Cannabis : le Maroc franchit une étape majeure avec l’exportation d’un extrait pharmaceutique certifié GMP

Cannabis : le Maroc franchit une étape majeure avec l’exportation d’un extrait pharmaceutique certifié GMP

Rabat. L’industrie pharmaceutique marocaine vient de marquer un tournant historique. Cannaflex Maroc et le laboratoire Sothema ont annoncé avoir réalisé la toute première exportation d’un extrait de cannabis produit au Maroc, certifié conformément aux bonnes pratiques de fabrication (GMP, selon le sigle anglais). Cette opération a eu lieu en novembre 2024 et concerne un extrait pharmaceutique destiné à un client international dont le nom n’a pas été divulgué.

La certification GMP, délivrée par les autorités sanitaires compétentes, garantit que le produit a été fabriqué dans le respect des normes les plus strictes de qualité, de traçabilité et de sécurité. Pour le Maroc, cette exportation constitue une première dans le domaine du cannabis à usage médical et industriel.

Une avancée réglementaire et industrielle

Cette exportation s’inscrit dans le cadre de la loi 21-18 relative aux usages licites du cannabis, adoptée en 2021. Ce texte a permis la création d’une filière légale encadrée par l’Agence nationale de réglementation des activités relatives au cannabis (ANRAC). Depuis, plusieurs coopératives et opérateurs privés ont obtenu des licences pour la culture, la transformation et l’exportation de produits dérivés.

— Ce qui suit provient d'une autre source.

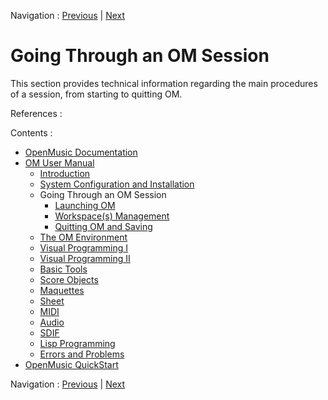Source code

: Navigation : [Previous](InstallationWindows "page
précédente\(Windows\)") | [Next](Launching%20OM "page
suivante\(Launching OM\)")

# Going Through an OM Session

This section provides technical information regarding the main procedures of a
session, from starting to quitting OM.

References :

Contents :

  * [OpenMusic Documentation](OM-Documentation)
  * [OM User Manual](OM-User-Manual)
    * [Introduction](00-Contents)
    * [System Configuration and Installation](Installation)
    * Going Through an OM Session
      * [Launching OM](Launching%20OM)
      * [Workspace(s) Management](Workspace\(s\))
      * [Quitting OM and Saving](QuittingSaving)
    * [The OM Environment](Environment)
    * [Visual Programming I](BasicVisualProgramming)
    * [Visual Programming II](AdvancedVisualProgramming)
    * [Basic Tools](BasicObjects)
    * [Score Objects](ScoreObjects)
    * [Maquettes](Maquettes)
    * [Sheet](Sheet)
    * [MIDI](MIDI)
    * [Audio](Audio)
    * [SDIF](SDIF)
    * [Lisp Programming](Lisp)
    * [Errors and Problems](errors)
  * [OpenMusic QuickStart](QuickStart-Chapters)

Navigation : [Previous](InstallationWindows "page
précédente\(Windows\)") | [Next](Launching%20OM "page
suivante\(Launching OM\)")


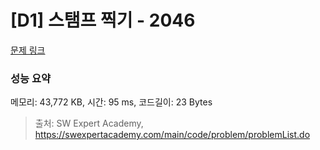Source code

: # [D1] 스탬프 찍기 - 2046 

[문제 링크](https://swexpertacademy.com/main/code/problem/problemDetail.do?contestProbId=AV5QKdT6AyYDFAUq) 

### 성능 요약

메모리: 43,772 KB, 시간: 95 ms, 코드길이: 23 Bytes



> 출처: SW Expert Academy, https://swexpertacademy.com/main/code/problem/problemList.do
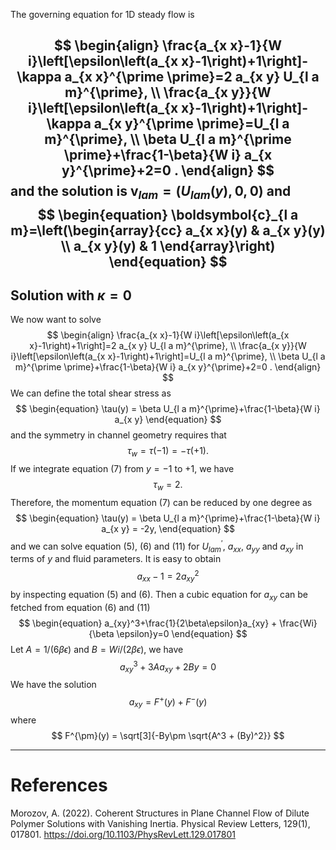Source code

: The governing equation for 1D steady flow is

$$
\begin{align}
\frac{a_{x x}-1}{W i}\left[\epsilon\left(a_{x x}-1\right)+1\right]-\kappa a_{x x}^{\prime \prime}=2 a_{x y} U_{l a m}^{\prime}, \\
\frac{a_{x y}}{W i}\left[\epsilon\left(a_{x x}-1\right)+1\right]-\kappa a_{x y}^{\prime \prime}=U_{l a m}^{\prime}, \\
\beta U_{l a m}^{\prime \prime}+\frac{1-\beta}{W i} a_{x y}^{\prime}+2=0 .
\end{align}
$$
and the solution is $\boldsymbol{v}_{l a m}=\left(U_{l a m}(y), 0,0\right)$ and
$$
\begin{equation}
\boldsymbol{c}_{l a m}=\left(\begin{array}{cc}
a_{x x}(y) & a_{x y}(y) \\
a_{x y}(y) & 1
\end{array}\right)
\end{equation}
$$
----
## Solution with $\kappa=0$
We now want to solve
$$
\begin{align}
\frac{a_{x x}-1}{W i}\left[\epsilon\left(a_{x x}-1\right)+1\right]=2 a_{x y} U_{l a m}^{\prime}, \\
\frac{a_{x y}}{W i}\left[\epsilon\left(a_{x x}-1\right)+1\right]=U_{l a m}^{\prime}, \\
\beta U_{l a m}^{\prime \prime}+\frac{1-\beta}{W i} a_{x y}^{\prime}+2=0 .
\end{align}
$$
We can define the total shear stress as
$$
\begin{equation}
    \tau(y) = \beta U_{l a m}^{\prime}+\frac{1-\beta}{W i} a_{x y}
\end{equation}
$$
and the symmetry in channel geometry requires that
$$
\begin{equation}
    \tau_{w}=\tau(-1) = -\tau(+1).
\end{equation}
$$
If we integrate equation (7) from $y=-1$ to $+1$, we have
$$
\begin{equation}
    \tau_w = 2.
\end{equation}
$$
Therefore, the momentum equation (7) can be reduced by one degree as
$$
\begin{equation}
    \tau(y) = \beta U_{l a m}^{\prime}+\frac{1-\beta}{W i} a_{x y} = -2y,
\end{equation}
$$
and we can solve equation (5), (6) and (11) for $U_{l a m}^{\prime}$, $a_{x x}$, $a_{yy}$ and $a_{x y}$ in terms of $y$ and fluid parameters. It is easy to obtain
$$
\begin{equation}
    a_{xx}-1= 2a_{xy}^2
\end{equation}
$$
by inspecting equation (5) and (6). Then a cubic equation for $a_{xy}$ can be fetched from equation (6) and (11)
$$
\begin{equation}
    a_{xy}^3+\frac{1}{2\beta\epsilon}a_{xy} + \frac{Wi}{\beta \epsilon}y=0
\end{equation}
$$
Let $A=1/(6\beta\epsilon)$ and $B=Wi/(2\beta\epsilon)$, we have
$$
\begin{equation}
    a_{xy}^3+3Aa_{xy} + 2By=0
\end{equation}
$$
We have the solution
$$
a_{xy}=F^{+}(y) + F^{-}(y)
$$
where
$$
F^{\pm}(y) = \sqrt[3]{-By\pm \sqrt{A^3 + (By)^2}}
$$

---
# References
Morozov, A. (2022). Coherent Structures in Plane Channel Flow of Dilute Polymer Solutions with Vanishing Inertia. Physical Review Letters, 129(1), 017801. https://doi.org/10.1103/PhysRevLett.129.017801
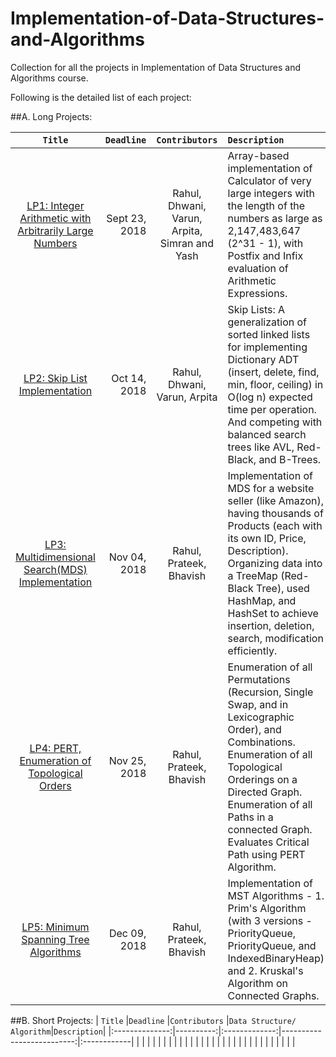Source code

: # Implementation-of-Data-Structures-and-Algorithms
Collection for all the projects in Implementation of Data Structures and Algorithms course.

Following is the detailed list of each project:

##A. Long Projects: 

|    `Title`     |`Deadline` |`Contributors` |`Description`| 
|:--------------:|----------:|:-------------:|:------------| 
| [LP1: Integer Arithmetic with Arbitrarily Large Numbers](https://github.com/rahul1947/LP1-Integer-Arithmetic-with-Arbitrarily-Large-Numbers)  | Sept 23, 2018 | Rahul, Dhwani, Varun, Arpita, Simran and Yash | Array-based implementation of Calculator of very large integers with the length of the numbers as large as 2,147,483,647 (2^31 - 1), with Postfix and Infix evaluation of Arithmetic Expressions. | 
| [LP2: Skip List Implementation](https://github.com/rahul1947/LP2-Skip-List-Implementation)  | Oct 14, 2018 | Rahul, Dhwani, Varun, Arpita | Skip Lists: A generalization of sorted linked lists for implementing Dictionary ADT (insert, delete, find, min, floor, ceiling) in O(log n) expected time per operation. And competing with balanced search trees like AVL, Red-Black, and B-Trees. | 
| [LP3: Multidimensional Search(MDS) Implementation](https://github.com/rahul1947/LP3-Multidimensional-Search-MDS-Implementation)  | Nov 04, 2018 | Rahul, Prateek, Bhavish | Implementation of MDS for a website seller (like Amazon), having thousands of Products (each with its own ID, Price, Description). Organizing data into a TreeMap (Red-Black Tree), used HashMap, and HashSet to achieve insertion, deletion, search, modification efficiently. | 
| [LP4: PERT, Enumeration of Topological Orders](https://github.com/rahul1947/LP4-PERT-Enumeration-of-Topological-Orders)  | Nov 25, 2018 | Rahul, Prateek, Bhavish | Enumeration of all Permutations (Recursion, Single Swap, and in Lexicographic Order), and Combinations. Enumeration of all Topological Orderings on a Directed Graph. Enumeration of all Paths in a connected Graph. Evaluates Critical Path using PERT Algorithm. | 
| [LP5: Minimum Spanning Tree Algorithms](https://github.com/rahul1947/LP5-Minimum-Spanning-Tree-Algorithms)  | Dec 09, 2018 | Rahul, Prateek, Bhavish | Implementation of MST Algorithms - 1. Prim's Algorithm (with 3 versions - PriorityQueue<Edge>, PriorityQueue<Vertex>, and IndexedBinaryHeap<Vertices>) and 2. Kruskal's Algorithm on Connected Graphs. | 
 
 
 ##B. Short Projects:
|    `Title`     |`Deadline` |`Contributors` |`Data Structure/ Algorithm`|`Description`| 
|:--------------:|----------:|:-------------:|--------------------------:|:------------| 
|                |           |               |                           |             | 
|                |           |               |                           |             | 
|                |           |               |                           |             | 
|                |           |               |                           |             | 
|                |           |               |                           |             | 

 

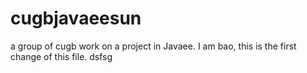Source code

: # cugbjavaeesun
a group of cugb work on a project in Javaee.
I am bao, this is the first change of this file.
dsfsg

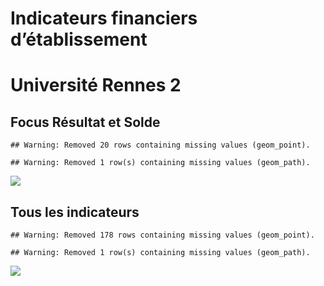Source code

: Indicateurs financiers d’établissement
================

# Université Rennes 2

## Focus Résultat et Solde

    ## Warning: Removed 20 rows containing missing values (geom_point).

    ## Warning: Removed 1 row(s) containing missing values (geom_path).

![](université_rennes_2_files/figure-gfm/etab.focus-1.png)<!-- -->

## Tous les indicateurs

    ## Warning: Removed 178 rows containing missing values (geom_point).

    ## Warning: Removed 1 row(s) containing missing values (geom_path).

![](université_rennes_2_files/figure-gfm/etab-1.png)<!-- -->
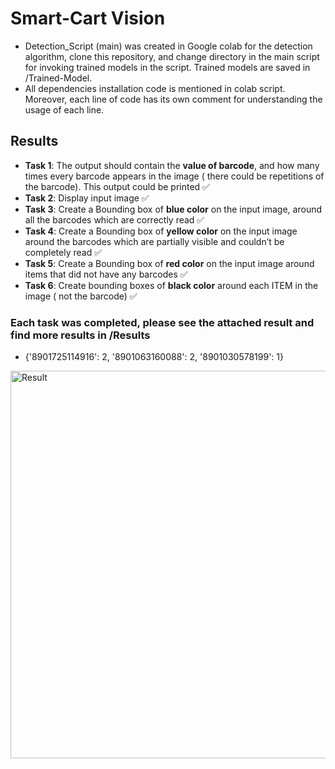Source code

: # Smart-Cart Vision   

- Detection_Script (main) was created in Google colab for the detection algorithm, clone this repository, and change directory in the main script for invoking trained models in the script. Trained models are saved in /Trained-Model.    
- All dependencies installation code is mentioned in colab script. Moreover, each line of code has its own comment for understanding the usage of each line.    

## Results
- **Task 1**: The output should contain the **value of barcode**, and how many times every barcode appears in the image ( there could be repetitions of the barcode). This output could be printed ✅
- **Task 2**: Display input image ✅
- **Task 3**: Create a Bounding box of **blue color** on the input image, around all the barcodes which are correctly read ✅
- **Task 4**: Create a Bounding box of **yellow color** on the input image  around the barcodes which are partially visible and couldn’t be completely read ✅
- **Task 5**: Create a Bounding box of **red color** on the input image around items that did not have any barcodes ✅
- **Task 6**: Create bounding boxes of **black color** around each ITEM in the image ( not the barcode) ✅

### Each task was completed, please see the attached result and find more results in /Results         
        
        
- {'8901725114916': 2, '8901063160088': 2, '8901030578199': 1}
<img src="https://github.com/devsonni/Mowito-Assignment/blob/main/Results/2.png" alt="Result" style="height: 620px; width:1080px;"/>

Le complexe industriel de Cannaflex Maroc, situé à Berkane, est l’un des premiers au Maroc à obtenir cette certification GMP pour la production d’extraits standardisés. Sothema, de son côté, est un laboratoire pharmaceutique national de premier plan, spécialisé dans la fabrication de médicaments génériques et de produits innovants.

Les caractéristiques techniques de l’extrait exporté

L’extrait exporté est un produit pharmaceutique standardisé contenant des cannabinoïdes spécifiques, notamment le CBD (cannabidiol) et le CBG (cannabigérol). Ces molécules sont utilisées dans la recherche clinique et dans la formulation de médicaments destinés au traitement de certaines pathologies, telles que l’épilepsie réfractaire, la douleur chronique ou les troubles anxieux. L’extrait est conditionné sous forme de matière première active (API) destinée à être intégrée dans des médicaments par les clients étrangers.

Selon les responsables des deux entreprises, l’exportation a été précédée de plusieurs audits réalisés par des organismes de certification internationaux. Le produit final a été soumis à des tests de pureté, de stabilité et de concentration, conformément aux normes pharmaceutiques en vigueur.

Implications économiques et perspectives pour le secteur

Cette première exportation ouvre des perspectives prometteuses pour l’économie marocaine. Le Maroc ambitionne de devenir un pôle régional de production de cannabis médical et industriel, en s’appuyant sur des savoir-faire locaux et des infrastructures modernes. La filière, qui emploie déjà plusieurs milliers de personnes dans les régions du Rif, pourrait générer à terme des recettes d’exportation significatives.

Selon des estimations officielles, le marché mondial du cannabis médical devrait atteindre plusieurs dizaines de milliards de dollars d’ici 2030. Le Maroc entend capter une part de ce marché, notamment grâce à la certification GMP qui constitue un sésame pour les clients européens et nord-américains.

Les autorités marocaines accompagnent cette dynamique via des mesures de soutien technique et financier destinées aux coopératives locales. Par ailleurs, des discussions sont en cours pour harmoniser les normes marocaines avec les standards internationaux, notamment ceux de l’Union européenne et de l’Organisation mondiale de la santé.

Cette avancée majeure intervient alors que plusieurs pays africains, comme l’Afrique du Sud, l’Éthiopie et le Lesotho, développent également des filières de cannabis médical. Le Maroc, fort de son historique de production traditionnelle et de ses infrastructures modernes, se positionne comme un leader potentiel sur le continent.

Dans les prochains mois, d’autres exportations sont attendues de la part d’opérateurs agréés, notamment dans les régions de Taounate, Al Hoceïma et Chefchaouen. L’ANRAC a indiqué que plus de 200 licences de culture ont été délivrées à ce jour, et que les premières récoltes légales ont été transformées en 2024. La montée en puissance de la filière devrait se poursuivre en 2025, avec le lancement de nouveaux projets industriels et de partenariats internationaux.